Elogio da espera
Toda espera é um pequeno exílio do desejo. A espera supõe paciência, e eis aí um ato exclusivamente humano.
Luiz Antonio de Assis Brasil, Ensaios íntimos e imperfeitos (2008)
É um prado esquinado e florido, rasgado por um carril de caminho de ferro, projecto de Eva Barcala Pérez e José Manuel Mouriño Lorenzo para o Festival de Jardins de Ponte de Lima. As cores fortes mas em plantas minúsculas (como as linárias), e a ausência de movimento, desenham de modo rigoroso uma pausa: um momento consciente de vagar que estranhamos, nós que ocupamos com afã todos os minutos da nossa vida.
Este jardim dá corpo ao conceito de terceira paisagem de Gilles Clément: um espaço indeciso, desprovido de função, ao qual se torna difícil atribuir um nome. Encontra-se em orlas de bosques, ao longo de estradas e rios, nos recantos mais esquecidos da cultura, lá onde as máquinas não conseguem chegar. Tirando partido da falta de decisão humana, as herbáceas nestes domínios crescem desempoeiradas, de malas prontas para o despejo.
Sem querer, esta designação empurra, com alguma aleivosia, este tipo de jardim para o «terceiro mundo». Alusão certeira: para os paisagistas defensores do valor dos jardins que lhes vem dos «equipamentos» e das «instalações», da área construída e não da biodiversidade e sustentabilidade, este é um espaço subdesenvolvido, não capitalista (o 1º mundo) nem socialista industrializado (o 2º). E talvez só desta terceira paisagem se possa genuinamente esperar o não-alinhamento e uma união que transforme o modo de (vi)ver a Terra.
4 comentários :
Que encanto! Um belíssimo recanto não alinhado!
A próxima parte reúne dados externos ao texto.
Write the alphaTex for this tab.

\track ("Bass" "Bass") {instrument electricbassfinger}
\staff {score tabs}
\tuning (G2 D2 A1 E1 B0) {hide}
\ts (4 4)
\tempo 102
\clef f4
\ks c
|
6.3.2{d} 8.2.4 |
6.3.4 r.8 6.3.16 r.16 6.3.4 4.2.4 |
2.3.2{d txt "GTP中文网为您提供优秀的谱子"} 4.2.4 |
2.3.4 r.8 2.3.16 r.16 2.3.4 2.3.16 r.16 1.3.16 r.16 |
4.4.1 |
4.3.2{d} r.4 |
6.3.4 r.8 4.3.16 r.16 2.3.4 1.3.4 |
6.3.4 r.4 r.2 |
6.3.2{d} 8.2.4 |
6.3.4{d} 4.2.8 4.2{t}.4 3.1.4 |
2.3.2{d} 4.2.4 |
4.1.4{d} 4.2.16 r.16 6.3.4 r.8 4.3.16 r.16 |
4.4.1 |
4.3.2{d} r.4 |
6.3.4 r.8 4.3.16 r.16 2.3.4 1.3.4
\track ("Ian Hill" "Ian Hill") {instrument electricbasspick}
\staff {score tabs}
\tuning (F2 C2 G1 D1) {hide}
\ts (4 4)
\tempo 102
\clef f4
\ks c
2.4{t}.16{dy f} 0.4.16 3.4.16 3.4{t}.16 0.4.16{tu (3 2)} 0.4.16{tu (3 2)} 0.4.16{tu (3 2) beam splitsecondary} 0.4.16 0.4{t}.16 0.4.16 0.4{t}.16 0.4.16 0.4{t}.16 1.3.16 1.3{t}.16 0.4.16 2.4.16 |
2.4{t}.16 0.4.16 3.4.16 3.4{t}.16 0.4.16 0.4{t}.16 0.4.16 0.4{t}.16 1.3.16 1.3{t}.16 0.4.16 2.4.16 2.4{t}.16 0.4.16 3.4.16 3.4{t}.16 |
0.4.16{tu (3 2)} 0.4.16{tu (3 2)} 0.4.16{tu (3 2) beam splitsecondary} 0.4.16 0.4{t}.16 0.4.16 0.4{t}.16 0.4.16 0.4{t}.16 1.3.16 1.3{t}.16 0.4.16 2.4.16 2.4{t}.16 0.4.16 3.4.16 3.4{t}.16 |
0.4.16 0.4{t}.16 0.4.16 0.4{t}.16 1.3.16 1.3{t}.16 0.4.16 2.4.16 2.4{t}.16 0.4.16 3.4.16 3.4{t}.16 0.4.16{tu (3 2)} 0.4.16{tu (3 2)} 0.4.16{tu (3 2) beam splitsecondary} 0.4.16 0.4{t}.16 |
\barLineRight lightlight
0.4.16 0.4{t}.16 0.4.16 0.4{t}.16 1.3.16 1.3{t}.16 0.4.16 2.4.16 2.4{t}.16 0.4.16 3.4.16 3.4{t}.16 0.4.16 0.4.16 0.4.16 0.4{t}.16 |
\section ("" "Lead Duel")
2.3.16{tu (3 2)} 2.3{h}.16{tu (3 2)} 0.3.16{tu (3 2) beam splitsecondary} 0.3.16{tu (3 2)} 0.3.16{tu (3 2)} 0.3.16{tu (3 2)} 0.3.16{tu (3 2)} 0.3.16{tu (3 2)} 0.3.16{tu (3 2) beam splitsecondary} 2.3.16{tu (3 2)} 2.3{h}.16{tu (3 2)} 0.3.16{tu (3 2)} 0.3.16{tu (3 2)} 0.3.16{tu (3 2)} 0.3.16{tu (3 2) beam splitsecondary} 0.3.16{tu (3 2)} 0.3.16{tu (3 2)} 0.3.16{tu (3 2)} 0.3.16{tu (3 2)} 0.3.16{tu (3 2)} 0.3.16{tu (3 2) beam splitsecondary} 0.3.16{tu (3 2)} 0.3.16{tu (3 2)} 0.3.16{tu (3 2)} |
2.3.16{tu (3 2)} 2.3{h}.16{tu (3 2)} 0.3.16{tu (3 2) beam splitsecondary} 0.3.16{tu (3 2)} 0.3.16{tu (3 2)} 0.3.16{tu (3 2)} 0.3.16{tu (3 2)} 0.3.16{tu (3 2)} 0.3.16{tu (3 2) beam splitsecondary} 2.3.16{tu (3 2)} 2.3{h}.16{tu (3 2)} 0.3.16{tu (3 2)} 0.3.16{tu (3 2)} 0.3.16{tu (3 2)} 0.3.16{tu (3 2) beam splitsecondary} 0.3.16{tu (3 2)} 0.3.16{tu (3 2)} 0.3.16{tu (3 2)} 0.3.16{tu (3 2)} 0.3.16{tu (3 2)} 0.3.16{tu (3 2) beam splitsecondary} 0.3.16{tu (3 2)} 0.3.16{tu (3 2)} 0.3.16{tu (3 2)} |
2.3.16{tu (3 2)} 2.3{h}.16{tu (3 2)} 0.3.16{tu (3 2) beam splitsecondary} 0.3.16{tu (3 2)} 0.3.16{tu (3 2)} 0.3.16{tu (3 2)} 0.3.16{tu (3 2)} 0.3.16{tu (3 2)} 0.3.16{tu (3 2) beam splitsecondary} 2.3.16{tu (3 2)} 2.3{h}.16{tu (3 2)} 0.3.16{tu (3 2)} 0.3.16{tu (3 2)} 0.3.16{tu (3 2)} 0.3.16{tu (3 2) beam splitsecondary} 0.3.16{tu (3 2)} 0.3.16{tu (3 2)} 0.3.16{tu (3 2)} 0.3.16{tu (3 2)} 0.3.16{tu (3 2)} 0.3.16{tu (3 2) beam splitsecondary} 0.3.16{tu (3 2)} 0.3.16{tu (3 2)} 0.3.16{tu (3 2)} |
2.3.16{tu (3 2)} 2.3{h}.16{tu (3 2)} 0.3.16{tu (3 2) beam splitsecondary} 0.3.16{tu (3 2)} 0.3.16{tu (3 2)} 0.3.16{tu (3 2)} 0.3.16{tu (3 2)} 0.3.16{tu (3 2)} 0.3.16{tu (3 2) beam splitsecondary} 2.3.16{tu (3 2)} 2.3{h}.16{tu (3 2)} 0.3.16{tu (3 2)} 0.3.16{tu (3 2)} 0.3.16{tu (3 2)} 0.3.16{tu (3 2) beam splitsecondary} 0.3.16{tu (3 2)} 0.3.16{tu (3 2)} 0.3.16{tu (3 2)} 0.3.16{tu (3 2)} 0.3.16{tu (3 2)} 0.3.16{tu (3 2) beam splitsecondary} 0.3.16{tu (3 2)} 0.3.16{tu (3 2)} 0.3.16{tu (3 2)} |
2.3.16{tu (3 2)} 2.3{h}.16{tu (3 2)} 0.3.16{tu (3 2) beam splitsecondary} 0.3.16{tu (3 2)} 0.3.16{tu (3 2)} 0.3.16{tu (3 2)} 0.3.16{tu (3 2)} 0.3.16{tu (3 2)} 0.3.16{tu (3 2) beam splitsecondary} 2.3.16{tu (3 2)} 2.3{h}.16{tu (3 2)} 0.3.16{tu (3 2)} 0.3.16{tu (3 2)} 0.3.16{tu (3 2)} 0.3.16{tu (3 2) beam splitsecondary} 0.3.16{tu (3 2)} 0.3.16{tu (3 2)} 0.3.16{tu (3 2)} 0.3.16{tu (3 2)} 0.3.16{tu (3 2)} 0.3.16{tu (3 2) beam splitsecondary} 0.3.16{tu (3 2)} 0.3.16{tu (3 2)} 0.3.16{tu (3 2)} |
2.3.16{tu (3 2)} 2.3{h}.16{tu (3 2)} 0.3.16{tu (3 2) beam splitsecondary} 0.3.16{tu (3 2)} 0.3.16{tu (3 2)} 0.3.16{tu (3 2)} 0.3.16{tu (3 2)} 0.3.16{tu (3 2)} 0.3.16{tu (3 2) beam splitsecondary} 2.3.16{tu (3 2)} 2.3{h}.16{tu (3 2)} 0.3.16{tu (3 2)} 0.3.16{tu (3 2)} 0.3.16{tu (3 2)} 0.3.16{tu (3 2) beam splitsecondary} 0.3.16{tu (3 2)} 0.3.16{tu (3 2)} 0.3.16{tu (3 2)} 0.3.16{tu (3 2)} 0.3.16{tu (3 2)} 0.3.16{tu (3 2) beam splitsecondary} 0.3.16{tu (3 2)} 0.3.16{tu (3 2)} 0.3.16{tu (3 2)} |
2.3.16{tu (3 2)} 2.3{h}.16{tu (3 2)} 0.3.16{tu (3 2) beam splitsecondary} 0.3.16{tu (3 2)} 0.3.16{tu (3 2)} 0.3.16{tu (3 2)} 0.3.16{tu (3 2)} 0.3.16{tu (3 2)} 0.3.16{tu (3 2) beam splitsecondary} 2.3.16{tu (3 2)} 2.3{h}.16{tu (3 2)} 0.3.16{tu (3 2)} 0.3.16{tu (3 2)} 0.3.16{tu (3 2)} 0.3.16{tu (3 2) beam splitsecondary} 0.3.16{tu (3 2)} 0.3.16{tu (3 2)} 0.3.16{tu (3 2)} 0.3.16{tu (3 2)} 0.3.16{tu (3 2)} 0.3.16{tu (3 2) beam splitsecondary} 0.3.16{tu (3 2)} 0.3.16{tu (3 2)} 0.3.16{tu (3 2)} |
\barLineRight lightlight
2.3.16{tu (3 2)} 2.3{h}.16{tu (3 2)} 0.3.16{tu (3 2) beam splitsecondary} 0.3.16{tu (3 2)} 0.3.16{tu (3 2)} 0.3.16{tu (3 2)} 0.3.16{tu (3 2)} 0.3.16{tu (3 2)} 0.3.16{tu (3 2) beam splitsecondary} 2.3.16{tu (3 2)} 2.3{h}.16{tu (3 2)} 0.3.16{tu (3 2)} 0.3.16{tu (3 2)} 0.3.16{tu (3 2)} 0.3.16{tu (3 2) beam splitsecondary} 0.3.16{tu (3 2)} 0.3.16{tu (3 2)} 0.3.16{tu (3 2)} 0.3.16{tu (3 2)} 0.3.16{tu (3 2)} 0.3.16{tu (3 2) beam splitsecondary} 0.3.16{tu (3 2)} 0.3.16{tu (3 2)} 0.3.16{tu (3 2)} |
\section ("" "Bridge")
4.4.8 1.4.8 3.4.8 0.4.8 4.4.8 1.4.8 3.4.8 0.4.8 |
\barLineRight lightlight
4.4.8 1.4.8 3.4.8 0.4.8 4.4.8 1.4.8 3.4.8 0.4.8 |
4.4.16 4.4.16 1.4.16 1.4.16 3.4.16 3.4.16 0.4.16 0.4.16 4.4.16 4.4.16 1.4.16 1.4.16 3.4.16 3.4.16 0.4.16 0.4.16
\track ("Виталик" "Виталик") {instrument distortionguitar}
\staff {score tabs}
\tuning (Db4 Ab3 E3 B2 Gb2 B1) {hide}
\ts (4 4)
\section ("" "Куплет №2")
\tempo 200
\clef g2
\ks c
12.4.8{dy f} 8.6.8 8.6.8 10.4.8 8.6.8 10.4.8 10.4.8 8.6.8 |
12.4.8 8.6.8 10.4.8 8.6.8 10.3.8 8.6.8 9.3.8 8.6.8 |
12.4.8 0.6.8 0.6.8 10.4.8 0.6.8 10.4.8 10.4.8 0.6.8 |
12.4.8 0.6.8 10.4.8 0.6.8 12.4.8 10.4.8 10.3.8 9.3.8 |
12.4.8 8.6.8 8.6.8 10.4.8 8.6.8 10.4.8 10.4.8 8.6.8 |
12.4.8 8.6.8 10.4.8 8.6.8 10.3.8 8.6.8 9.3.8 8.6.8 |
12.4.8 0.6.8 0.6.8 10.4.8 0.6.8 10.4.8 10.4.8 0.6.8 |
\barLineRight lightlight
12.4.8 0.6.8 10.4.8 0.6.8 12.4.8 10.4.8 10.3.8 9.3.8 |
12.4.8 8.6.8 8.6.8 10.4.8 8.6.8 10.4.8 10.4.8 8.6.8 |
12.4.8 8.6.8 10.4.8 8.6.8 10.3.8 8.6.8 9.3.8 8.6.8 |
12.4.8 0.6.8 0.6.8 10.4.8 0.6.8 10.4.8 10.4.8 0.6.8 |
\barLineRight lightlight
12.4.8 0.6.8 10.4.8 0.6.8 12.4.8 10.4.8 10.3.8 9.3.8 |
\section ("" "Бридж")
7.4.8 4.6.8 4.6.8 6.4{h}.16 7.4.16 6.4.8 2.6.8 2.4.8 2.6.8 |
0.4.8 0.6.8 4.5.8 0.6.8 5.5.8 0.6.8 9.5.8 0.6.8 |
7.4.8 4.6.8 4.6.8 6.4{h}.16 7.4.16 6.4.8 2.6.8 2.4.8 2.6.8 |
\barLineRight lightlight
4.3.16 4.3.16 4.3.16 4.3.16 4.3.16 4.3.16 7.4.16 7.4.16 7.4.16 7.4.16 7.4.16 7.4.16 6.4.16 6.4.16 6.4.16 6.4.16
Sim, plenamente de acordo.
Além disso todos os avanços em clonagens e avanços na biotecnologia das plantas (e patentes) "amputou" toda uma filosofia de conservação da natureza e do solo.
Abraços
Estive em Ponte de Lima a ver isto no Domingo... Votei neste.
Sou adepto de jardins com plantas, gosto de jardins com esculturas, mas dispenso a quinquilharia. E pareceu-me ver bastante.
Há umas tentativas para que este tipo de prado substitua o relvado, é bonito e dizem que mais sustentável. JRF
Lembrei o "terceiro-mundista" declive na estação da Trindade... onde não chegou o sizo nem outros constructores-arquitectos-doutores, felizmente!